* _Raw data_:
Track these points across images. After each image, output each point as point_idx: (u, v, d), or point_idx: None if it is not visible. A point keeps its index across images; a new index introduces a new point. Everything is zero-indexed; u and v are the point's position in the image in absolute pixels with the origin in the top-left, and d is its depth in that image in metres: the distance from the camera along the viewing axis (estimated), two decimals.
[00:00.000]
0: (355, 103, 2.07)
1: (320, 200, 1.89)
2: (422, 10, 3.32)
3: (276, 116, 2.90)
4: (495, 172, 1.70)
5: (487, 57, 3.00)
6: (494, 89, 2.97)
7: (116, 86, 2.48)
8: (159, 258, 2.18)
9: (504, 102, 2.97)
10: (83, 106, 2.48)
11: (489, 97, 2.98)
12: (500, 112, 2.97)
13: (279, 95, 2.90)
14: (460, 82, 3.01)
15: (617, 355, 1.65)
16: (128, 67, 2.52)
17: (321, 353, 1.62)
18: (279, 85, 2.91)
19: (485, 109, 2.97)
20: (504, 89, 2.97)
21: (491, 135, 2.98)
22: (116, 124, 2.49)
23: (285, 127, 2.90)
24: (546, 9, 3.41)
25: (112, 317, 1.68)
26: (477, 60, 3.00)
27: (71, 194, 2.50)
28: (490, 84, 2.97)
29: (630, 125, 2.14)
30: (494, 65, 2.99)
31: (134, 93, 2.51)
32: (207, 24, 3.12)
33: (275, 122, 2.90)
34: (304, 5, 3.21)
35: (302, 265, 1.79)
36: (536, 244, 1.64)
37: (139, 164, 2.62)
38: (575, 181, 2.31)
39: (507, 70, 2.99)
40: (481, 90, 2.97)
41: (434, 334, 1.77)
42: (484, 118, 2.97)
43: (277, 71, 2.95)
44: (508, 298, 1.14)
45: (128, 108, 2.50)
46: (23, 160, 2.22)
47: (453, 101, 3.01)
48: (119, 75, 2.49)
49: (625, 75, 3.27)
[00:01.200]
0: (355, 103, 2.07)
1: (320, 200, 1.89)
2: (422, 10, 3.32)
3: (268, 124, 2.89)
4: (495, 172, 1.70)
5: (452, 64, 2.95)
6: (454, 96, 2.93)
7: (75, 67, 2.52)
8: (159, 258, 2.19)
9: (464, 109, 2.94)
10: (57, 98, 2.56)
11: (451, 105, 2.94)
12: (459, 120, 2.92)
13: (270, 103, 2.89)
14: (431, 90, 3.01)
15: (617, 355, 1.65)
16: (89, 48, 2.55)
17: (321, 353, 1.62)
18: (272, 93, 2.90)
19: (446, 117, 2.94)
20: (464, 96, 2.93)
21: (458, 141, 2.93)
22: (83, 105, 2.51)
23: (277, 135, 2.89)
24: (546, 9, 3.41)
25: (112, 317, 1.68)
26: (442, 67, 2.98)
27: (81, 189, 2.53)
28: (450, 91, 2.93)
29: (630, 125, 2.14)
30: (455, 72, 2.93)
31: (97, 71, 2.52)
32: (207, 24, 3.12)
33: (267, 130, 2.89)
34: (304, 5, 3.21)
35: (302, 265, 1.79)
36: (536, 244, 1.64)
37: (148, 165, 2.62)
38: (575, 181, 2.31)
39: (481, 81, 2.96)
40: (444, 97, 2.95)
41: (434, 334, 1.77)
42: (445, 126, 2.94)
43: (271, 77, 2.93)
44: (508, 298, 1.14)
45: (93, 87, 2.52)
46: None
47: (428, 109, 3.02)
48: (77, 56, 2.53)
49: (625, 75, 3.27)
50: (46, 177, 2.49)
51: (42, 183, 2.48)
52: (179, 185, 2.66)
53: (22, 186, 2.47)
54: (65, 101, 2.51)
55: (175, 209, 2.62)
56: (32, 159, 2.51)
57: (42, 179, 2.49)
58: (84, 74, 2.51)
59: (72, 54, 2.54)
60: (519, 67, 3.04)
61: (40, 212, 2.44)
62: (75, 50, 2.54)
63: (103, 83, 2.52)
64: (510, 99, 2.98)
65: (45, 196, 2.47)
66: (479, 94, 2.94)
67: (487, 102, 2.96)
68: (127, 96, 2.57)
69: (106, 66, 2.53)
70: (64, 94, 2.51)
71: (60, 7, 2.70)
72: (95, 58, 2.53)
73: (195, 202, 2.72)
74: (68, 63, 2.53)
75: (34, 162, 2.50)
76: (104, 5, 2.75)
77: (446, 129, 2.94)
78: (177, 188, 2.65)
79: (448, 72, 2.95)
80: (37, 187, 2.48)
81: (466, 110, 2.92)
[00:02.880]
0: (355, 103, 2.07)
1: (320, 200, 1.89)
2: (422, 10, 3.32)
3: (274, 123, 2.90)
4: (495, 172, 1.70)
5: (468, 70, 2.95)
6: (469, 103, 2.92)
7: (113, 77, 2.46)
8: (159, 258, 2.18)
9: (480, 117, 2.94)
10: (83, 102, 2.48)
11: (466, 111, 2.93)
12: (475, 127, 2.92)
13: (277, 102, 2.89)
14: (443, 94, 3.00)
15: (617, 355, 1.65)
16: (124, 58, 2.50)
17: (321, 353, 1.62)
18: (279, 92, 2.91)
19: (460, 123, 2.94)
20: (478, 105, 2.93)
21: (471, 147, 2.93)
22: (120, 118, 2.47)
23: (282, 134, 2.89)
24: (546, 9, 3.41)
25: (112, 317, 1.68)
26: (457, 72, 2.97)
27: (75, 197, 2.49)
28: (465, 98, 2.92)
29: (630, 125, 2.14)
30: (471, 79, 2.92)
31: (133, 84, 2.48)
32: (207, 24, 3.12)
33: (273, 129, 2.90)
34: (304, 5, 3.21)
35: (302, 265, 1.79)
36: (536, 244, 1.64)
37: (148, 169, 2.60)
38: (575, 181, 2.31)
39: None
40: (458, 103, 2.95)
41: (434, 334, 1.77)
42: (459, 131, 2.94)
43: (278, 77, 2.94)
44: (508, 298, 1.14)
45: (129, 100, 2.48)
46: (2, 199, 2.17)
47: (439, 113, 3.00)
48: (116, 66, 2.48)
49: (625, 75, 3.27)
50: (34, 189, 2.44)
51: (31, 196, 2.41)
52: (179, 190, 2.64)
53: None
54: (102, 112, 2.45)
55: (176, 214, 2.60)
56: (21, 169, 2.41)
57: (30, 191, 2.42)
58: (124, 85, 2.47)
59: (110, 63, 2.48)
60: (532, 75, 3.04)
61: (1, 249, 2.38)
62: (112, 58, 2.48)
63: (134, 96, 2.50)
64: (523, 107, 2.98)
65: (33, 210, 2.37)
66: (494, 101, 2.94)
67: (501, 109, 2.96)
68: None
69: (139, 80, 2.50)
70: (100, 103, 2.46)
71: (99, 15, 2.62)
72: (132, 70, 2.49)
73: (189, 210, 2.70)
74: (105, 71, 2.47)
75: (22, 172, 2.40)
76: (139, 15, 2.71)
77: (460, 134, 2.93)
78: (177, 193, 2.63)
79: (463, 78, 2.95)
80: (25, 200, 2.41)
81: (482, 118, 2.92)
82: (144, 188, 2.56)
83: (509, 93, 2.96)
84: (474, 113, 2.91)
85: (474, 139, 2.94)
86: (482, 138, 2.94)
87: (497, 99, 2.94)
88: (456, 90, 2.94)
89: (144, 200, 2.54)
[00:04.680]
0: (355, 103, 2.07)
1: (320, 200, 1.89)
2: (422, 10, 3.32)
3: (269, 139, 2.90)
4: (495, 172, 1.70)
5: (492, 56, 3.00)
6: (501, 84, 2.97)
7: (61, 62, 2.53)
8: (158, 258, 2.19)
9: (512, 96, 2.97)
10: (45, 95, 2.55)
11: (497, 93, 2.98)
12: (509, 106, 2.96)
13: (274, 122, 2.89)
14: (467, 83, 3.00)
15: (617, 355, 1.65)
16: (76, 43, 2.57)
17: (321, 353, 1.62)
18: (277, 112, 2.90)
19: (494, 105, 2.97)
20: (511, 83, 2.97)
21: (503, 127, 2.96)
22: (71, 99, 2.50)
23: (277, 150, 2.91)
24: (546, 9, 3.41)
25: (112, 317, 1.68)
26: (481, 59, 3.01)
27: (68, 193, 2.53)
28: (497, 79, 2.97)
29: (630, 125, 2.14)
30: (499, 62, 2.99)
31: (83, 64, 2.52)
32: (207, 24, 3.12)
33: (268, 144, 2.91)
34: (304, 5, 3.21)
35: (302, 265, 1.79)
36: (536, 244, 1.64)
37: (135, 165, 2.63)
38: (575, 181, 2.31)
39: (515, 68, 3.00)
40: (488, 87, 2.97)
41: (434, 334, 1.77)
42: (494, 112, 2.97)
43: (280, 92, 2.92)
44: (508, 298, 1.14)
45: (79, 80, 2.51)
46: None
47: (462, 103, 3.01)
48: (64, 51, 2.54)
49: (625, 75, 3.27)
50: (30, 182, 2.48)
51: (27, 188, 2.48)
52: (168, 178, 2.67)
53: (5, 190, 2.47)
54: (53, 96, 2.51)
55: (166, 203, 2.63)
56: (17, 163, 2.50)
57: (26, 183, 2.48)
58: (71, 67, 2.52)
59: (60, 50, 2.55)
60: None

* _Task to carry out_: Starting at the line above that contains "65: (45, 196, 2.47)", write out each line exactly until the line that contains "81: (466, 110, 2.92)" has been written, and stop there.

* _Task response_:
65: (45, 196, 2.47)
66: (479, 94, 2.94)
67: (487, 102, 2.96)
68: (127, 96, 2.57)
69: (106, 66, 2.53)
70: (64, 94, 2.51)
71: (60, 7, 2.70)
72: (95, 58, 2.53)
73: (195, 202, 2.72)
74: (68, 63, 2.53)
75: (34, 162, 2.50)
76: (104, 5, 2.75)
77: (446, 129, 2.94)
78: (177, 188, 2.65)
79: (448, 72, 2.95)
80: (37, 187, 2.48)
81: (466, 110, 2.92)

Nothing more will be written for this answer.